Однако Человечество, наверное, так устроено, что ищет легких путей. Очень скоро космические корабли, технологии создания которых опять же были подарены шавгенарами, стали автоматическими. Зачем рисковать жизнями, отправлять людей туда, откуда они никогда не вернутся в привычный мир, ввязываться во временные завихрения и прочие парадоксы Эйнштейна, когда можно послать бот и просто ждать его сигнала о том, что заветная цель – новая пригодная для жизни людей планета – достигнута. Боты были не просто ботами. Они были аналитическими лабораториями, собиравшими первичные сведения о выставленном на галактический аукцион лоте: пригодна ли для дыхания атмосфера, есть ли на планете необходимые для колонизации ископаемые, умеренный ли климат, есть ли жизнь (желательно, углеродная), и если да, то не разумна ли она ненароком. Шавгераны поставили очень жесткое условие: ни при каких обстоятельствах не вмешиваться в дела других разумных. Как ни странно, галактика оказалась достаточно щедра на миры, лишенные даже зачаточной цивилизации, и ленивое Человечество очень скоро принялось перебирать харчами, выискивая планеты исключительно земного типа. И вот, если бот, перелопатив мириады светил в галактике и ее окрестностях, все же находил пригодную для колонизации планету, он (возможно даже, с облегчением) просто падал на ее поверхность, почти полностью сгорая в атмосфере. Земной тверди достигало лишь крошечное семечко – будущий телепорт, путь для людей.
Вот так и вышло, что сеятели перестали быть космонавтами и стали первопроходцами. Потому что один телепорт никак не мог обеспечить колонизацию целой планеты – их нужно было много, а значит, кто-то должен был пройти по нехоженым путям нового мира, чтобы посадить новые семена.

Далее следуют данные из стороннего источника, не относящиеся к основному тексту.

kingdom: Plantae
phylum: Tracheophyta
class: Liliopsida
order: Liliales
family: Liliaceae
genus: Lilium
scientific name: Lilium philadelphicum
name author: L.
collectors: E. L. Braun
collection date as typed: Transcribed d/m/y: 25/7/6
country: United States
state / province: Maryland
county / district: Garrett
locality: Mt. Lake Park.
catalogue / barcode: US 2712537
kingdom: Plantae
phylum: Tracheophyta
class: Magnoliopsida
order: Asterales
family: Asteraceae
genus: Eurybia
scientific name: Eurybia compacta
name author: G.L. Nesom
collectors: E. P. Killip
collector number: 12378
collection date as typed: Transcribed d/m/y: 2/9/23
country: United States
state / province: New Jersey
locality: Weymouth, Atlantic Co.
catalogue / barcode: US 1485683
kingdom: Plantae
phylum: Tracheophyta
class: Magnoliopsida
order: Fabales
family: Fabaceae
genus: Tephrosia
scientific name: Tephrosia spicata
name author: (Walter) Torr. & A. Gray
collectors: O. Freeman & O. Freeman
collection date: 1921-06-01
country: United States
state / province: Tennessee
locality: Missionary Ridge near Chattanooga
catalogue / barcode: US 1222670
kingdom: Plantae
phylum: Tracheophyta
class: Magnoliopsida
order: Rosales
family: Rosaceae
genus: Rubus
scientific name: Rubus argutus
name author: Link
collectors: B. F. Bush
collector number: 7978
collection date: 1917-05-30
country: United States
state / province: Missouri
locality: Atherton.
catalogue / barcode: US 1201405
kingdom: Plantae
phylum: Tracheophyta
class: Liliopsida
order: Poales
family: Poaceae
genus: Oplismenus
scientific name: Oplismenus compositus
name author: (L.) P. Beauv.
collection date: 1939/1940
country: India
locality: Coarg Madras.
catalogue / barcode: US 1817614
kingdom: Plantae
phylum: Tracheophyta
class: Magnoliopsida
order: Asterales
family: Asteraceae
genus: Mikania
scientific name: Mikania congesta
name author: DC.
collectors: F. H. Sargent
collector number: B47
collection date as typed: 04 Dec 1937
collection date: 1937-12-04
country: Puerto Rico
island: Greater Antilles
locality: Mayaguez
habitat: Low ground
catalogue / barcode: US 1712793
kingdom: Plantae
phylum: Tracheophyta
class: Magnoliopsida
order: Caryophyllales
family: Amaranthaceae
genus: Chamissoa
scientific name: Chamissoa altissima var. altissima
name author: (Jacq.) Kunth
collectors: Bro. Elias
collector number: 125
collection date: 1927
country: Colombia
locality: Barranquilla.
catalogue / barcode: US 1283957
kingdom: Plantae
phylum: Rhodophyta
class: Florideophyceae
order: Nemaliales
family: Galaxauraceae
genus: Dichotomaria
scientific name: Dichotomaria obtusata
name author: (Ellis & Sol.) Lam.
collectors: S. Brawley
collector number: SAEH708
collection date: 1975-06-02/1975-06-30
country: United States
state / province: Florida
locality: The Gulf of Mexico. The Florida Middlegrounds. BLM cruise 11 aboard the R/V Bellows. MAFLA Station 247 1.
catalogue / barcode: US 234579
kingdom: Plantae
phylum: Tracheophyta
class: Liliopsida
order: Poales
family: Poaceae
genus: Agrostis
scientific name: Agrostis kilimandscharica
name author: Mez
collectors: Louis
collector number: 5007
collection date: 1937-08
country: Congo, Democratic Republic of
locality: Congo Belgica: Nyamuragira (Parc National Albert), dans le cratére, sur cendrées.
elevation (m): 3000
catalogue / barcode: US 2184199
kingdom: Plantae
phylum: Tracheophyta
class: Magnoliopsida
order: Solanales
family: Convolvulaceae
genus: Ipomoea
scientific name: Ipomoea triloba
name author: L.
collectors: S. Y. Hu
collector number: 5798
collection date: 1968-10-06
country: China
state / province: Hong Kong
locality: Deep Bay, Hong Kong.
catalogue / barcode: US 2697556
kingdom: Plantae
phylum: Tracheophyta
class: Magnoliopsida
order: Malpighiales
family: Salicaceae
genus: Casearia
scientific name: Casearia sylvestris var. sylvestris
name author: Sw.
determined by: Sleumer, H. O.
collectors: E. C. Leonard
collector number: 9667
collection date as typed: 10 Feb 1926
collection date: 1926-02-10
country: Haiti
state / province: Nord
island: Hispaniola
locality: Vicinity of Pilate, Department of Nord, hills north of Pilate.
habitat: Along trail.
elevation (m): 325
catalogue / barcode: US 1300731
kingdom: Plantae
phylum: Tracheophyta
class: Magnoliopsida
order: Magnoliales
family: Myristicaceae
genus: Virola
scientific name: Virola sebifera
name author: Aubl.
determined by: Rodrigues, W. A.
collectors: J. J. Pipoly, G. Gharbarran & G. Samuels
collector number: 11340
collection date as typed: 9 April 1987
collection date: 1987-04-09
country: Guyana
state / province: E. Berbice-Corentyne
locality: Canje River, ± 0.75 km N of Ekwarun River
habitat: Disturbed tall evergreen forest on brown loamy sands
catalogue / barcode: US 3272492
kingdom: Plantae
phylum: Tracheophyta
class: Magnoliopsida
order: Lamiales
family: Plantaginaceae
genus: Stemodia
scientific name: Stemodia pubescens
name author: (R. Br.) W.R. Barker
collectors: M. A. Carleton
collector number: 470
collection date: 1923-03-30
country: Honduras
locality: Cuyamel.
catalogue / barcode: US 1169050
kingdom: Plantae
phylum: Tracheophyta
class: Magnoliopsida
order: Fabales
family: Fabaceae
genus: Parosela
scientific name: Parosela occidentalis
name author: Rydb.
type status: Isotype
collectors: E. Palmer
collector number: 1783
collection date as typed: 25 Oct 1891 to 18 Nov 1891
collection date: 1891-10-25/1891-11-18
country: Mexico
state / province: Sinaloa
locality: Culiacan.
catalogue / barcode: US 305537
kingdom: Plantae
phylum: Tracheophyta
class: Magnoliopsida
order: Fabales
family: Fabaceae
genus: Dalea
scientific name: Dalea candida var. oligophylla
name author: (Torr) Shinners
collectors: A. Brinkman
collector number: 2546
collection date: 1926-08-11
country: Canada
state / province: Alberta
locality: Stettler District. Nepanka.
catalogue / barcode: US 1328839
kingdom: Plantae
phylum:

Мартину первопроходцем быть нравилось. Нравилось вдыхать странные ароматы необжитых земель. Нравилось напряжение, внутренняя готовность, которой требовал каждый стокилометровый переход до точки новой посадки. Нравились неожиданные неземные пейзажи, частью которых ему доводилось становиться. Нравилась адреналиновая эйфория, омывавшая тело жаркой волной при каждом непредвиденном шорохе. Он любил усталость, сопутствующую одиноким посиделкам у костерка, когда отступала настороженность – не его, а дикой природы вокруг, которая, казалось, соглашалась принять изможденного путника, как часть самой себя. Еще он любил удивление в глазах непуганых, и оттого любопытных зверей, когда его пути пересекались с их тайными тропами.
И ему было очень трудно представить, что всего этого не будет в его жизни. Эта планета, пока даже не имеющая нормального имени – только бессмысленный набор символов, который все равно невозможно запомнить – была последней в длинной череде пройденных им миров. Совсем скоро они, сеятели покроют ее сетью телепортационных кабин, а потом на их место придут поселенцы и дадут имя миру, который станет их домом. А для Мартина уже не будет новых миров, и он не знал, как станет жить дальше.
Но у него была Солли.
- Я женюсь на Солли, - повторил Мартин после долгой паузы.
- Когда-нибудь – обязательно, - ответил призрак.
Мартин не стал спорить с этим «когда-нибудь». Он закутался в спальник и заснул.
Лес повел себя странно. Когда он только виднелся издалека темной полоской, не было ни намека на горы и даже просто холмы на горизонте. Обычный равнинный лес. Дремучий. Смешанный. Старый. Можно даже сказать, монолитный. Но стоило войти в него, как заискрил почти противоестественной зеленью подлесок, заскакали по траве – откуда ей здесь взяться?! – солнечные зайчики, а ведь и им тоже не должно было быть места под густыми кронами. А дальше и вовсе начало твориться неладное и неуместное. Откуда-то возникали глубокие овраги, поросшие вперемешку величественными грабами, чахлыми и почему-то низкорослыми дубками и ровными рядами будто специально высаженных сосенок. Конечно, это не были грабы, дубки и сосенки, но уж очень на них походили, и Мартин решил предоставить поименование местной флоры ботаникам, как и всегда, соотнеся незнакомые растения с привычными образами. Где-то там, внизу, куда не доставал глаз, не журчали, а шелестели по палой листве ручьи, будто издеваясь над непрошеным путником, намекая, что он не найдет здесь, чем утолить жажду. Под пологом леса было влажно и душно, но подстилка под ногами стонала и похрустывала при каждом шаге. Она оставалась непреклонно сухой, безжизненной и на крутых склонах, которых здесь тоже не должно было быть, предательски съезжала с чавкающей под ногами земли.